━━ DOCUMENT EXCERPT ━━
I was able to explain how the combination of illness and exhaustion were affecting me, as well as how accessory issues like Auditory Processing Disorder and tinnitus and prosopagnosia meant that I had to either work harder or do some things differently.  I explained how I took notes during the classes of what I wanted to do differently, to keep improving my teaching. I think that overall the discussion went well.

The prof had some really good suggestions, such as repeating questions, or asking students if I had answered their question.  He reminded me not to mutter to myself when looking for something, as it was distracting to the students.

Since the observation, I decided to have the students pick up their returned papers from a pile, instead of trying to pass them out. That had not worked out well.  Due to my faceblindness, I was carrying around my seating chart and asking each person if they were so-and-so before handing them their paper. Students can accept that the first week or two of school, but even though I have mentioned my problem more than once, the concept is really hard for most people to get their brains wrapped around.
━━━
_GOAL OF THE EXERCISE_: Copy the words of the teaching account between "Since the observation, I" and "brains wrapped around.", inclusive. The entries after the teaching account are separate material and have no connection to it.
━━ RECORDS PROVIDED ━━
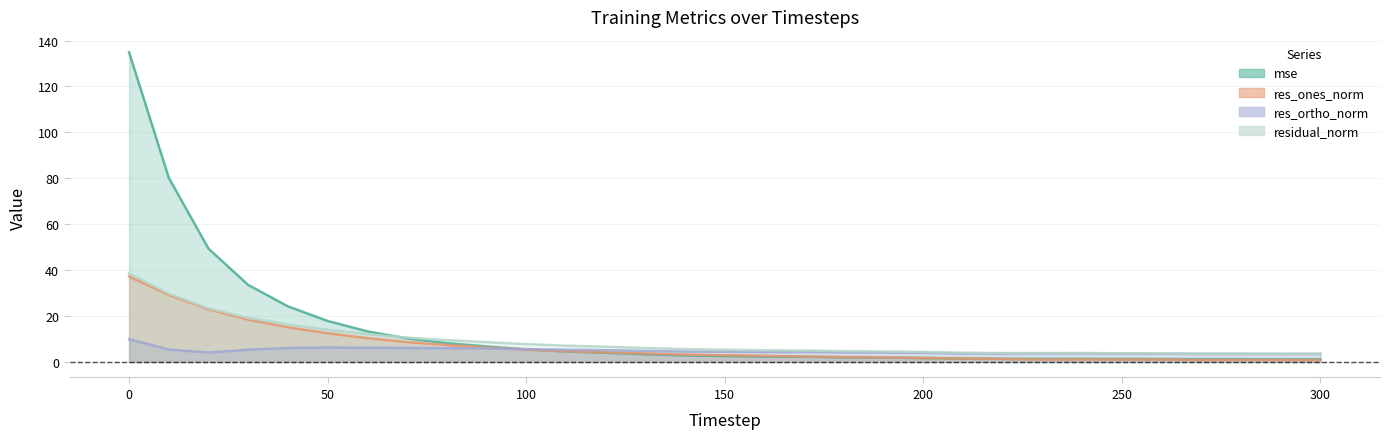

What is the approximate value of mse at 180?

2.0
━━━
━━ RECORDS PROVIDED ━━
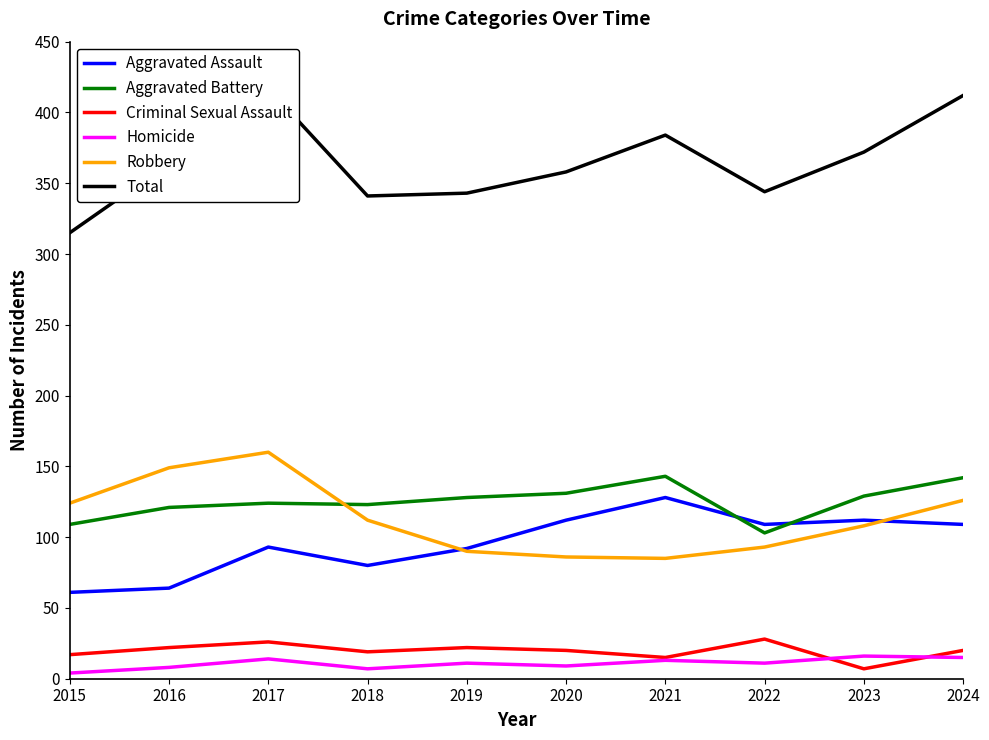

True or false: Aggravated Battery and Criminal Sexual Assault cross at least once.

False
━━━
_SOLUTION TO THE PROBLEM_:
Since the observation, I decided to have the students pick up their returned papers from a pile, instead of trying to pass them out. That had not worked out well.  Due to my faceblindness, I was carrying around my seating chart and asking each person if they were so-and-so before handing them their paper. Students can accept that the first week or two of school, but even though I have mentioned my problem more than once, the concept is really hard for most people to get their brains wrapped around.